** Opening SELECTED EXTRACT block **

“one would much rather that twenty guilty persons should escape the punishment of death, than that one innocent person should be condemned and suffer capitally.”
-Sir John Fortescue, 1470

In a withering critique, a nationally known fire scientist has told a state commission on forensics that Texas fire investigators had no basis to rule a deadly house fire was an arson — a finding that led to the murder conviction and execution of Cameron Todd Willingham.The finding comes in the first state-sanctioned review of an execution in Texas, home to the country’s busiest death chamber. If the commission reaches the same conclusion, it could lead to the first-ever declaration by an official state body that an inmate was wrongly executed.
Indeed, the report concludes there was no evidence to determine that the December 1991 fire was even set, and it leaves open the possibility the blaze that killed three children was an accident and there was no crime at all — the same findings found in a Chicago Tribune investigation of the case published in December 2004.
Willingham, the father of those children, was executed in February 2004. He protested his innocence to the end.

** Closing SELECTED EXTRACT block **

APPLY WHAT YOU READ —
1. In the passage on the Willingham case, copy everything from "In a withering" down to "in December 2004.", swapping "commission" for "panel".
2. Translate this sentence from the passage on the Willingham case into Spanish: "Willingham, the father of those children, was executed in February 2004."

** Opening DATASET EXTRACT block **

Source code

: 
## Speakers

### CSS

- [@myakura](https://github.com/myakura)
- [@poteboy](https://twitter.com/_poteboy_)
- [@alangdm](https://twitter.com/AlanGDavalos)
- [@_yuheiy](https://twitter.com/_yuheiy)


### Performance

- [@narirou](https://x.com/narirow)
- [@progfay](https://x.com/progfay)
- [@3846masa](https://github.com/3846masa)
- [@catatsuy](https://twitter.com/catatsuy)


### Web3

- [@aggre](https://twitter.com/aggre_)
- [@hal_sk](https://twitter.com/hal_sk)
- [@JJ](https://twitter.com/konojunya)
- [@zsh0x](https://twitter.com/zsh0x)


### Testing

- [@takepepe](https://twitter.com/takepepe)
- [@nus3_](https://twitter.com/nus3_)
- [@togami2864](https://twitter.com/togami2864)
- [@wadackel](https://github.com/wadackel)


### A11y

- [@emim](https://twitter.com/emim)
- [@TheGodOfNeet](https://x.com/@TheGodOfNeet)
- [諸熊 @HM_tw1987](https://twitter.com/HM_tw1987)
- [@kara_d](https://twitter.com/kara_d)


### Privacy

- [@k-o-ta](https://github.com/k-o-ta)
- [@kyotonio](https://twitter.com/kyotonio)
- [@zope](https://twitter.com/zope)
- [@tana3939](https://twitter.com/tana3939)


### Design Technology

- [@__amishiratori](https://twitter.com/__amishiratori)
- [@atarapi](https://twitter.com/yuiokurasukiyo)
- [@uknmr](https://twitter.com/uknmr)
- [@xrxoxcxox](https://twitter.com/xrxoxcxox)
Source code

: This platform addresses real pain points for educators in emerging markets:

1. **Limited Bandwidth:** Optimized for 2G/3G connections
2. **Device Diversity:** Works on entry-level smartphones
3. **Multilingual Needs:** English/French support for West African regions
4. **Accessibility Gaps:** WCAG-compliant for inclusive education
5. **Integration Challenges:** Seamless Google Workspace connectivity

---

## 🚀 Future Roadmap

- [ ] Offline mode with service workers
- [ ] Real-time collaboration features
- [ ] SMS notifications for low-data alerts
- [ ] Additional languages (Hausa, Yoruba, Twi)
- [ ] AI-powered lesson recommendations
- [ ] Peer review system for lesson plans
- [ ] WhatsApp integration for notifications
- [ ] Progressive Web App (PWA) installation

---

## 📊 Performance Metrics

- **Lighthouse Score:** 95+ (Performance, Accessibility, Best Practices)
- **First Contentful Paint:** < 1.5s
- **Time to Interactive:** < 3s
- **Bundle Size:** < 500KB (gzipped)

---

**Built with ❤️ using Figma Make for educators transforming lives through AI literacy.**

** Closing DATASET EXTRACT block **

ANSWER LIST —
1.
In a withering critique, a nationally known fire scientist has told a state panel on forensics that Texas fire investigators had no basis to rule a deadly house fire was an arson — a finding that led to the murder conviction and execution of Cameron Todd Willingham.The finding comes in the first state-sanctioned review of an execution in Texas, home to the country’s busiest death chamber. If the panel reaches the same conclusion, it could lead to the first-ever declaration by an official state body that an inmate was wrongly executed.
Indeed, the report concludes there was no evidence to determine that the December 1991 fire was even set, and it leaves open the possibility the blaze that killed three children was an accident and there was no crime at all — the same findings found in a Chicago Tribune investigation of the case published in December 2004.

2. Willingham, el padre de esos niños, fue ejecutado en febrero de 2004.